**WHAT THE TASK ASKS:**
In the entries below, every line that contains "Premier" must be located and copied.

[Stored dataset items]
**********

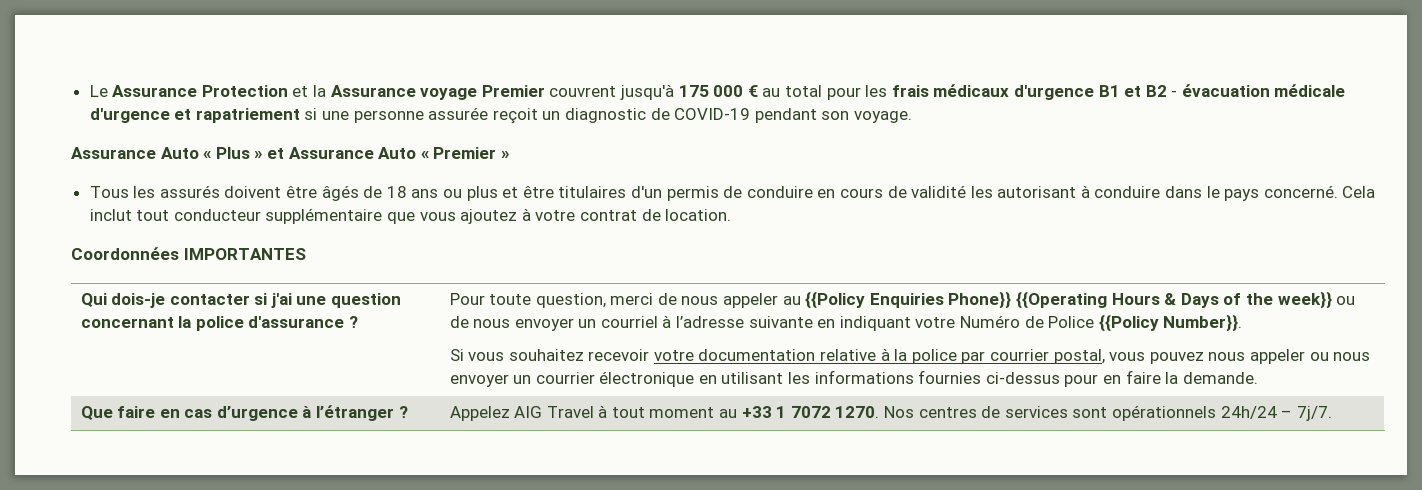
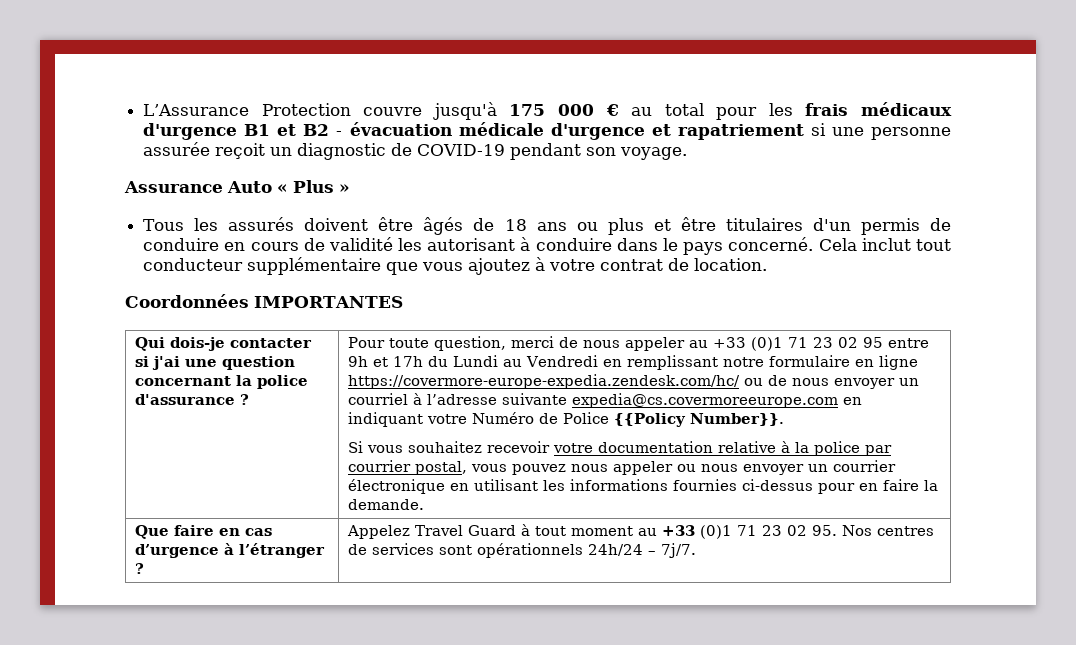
[89,85,617,100] Le Assurance Protection et la Assurance voyage Premier couvrent -> [143,103,423,116] L’Assurance Protection couvre
[266,147,509,159] et Assurance Auto « Premier » -> (350, 188) none
[805,291,1332,309] {{Policy Enquiries Phone}} {{Operating Hours & Days of the week}} -> [712,337,929,351] [347,355,918,370] [347,374,740,389] +33 (0)1 71 23 02 95 entre 9h et 17h du Lundi au Vendredi en remplissant notre formulaire en ligne https://covermore-europe-expedia.zendesk.com/hc/
(813, 322) none -> [571,393,838,408] expedia@cs.covermoreeurope.com
[514,406,594,418] AIG Travel -> [414,525,516,536] Travel Guard
[776,406,880,418] 1 7072 1270. -> [699,525,837,539] (0)1 71 23 02 95.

**********

**EXERCISE OUTPUT:**
[89,85,617,100] Le Assurance Protection et la Assurance voyage Premier couvrent -> [143,103,423,116] L’Assurance Protection couvre
[266,147,509,159] et Assurance Auto « Premier » -> (350, 188) none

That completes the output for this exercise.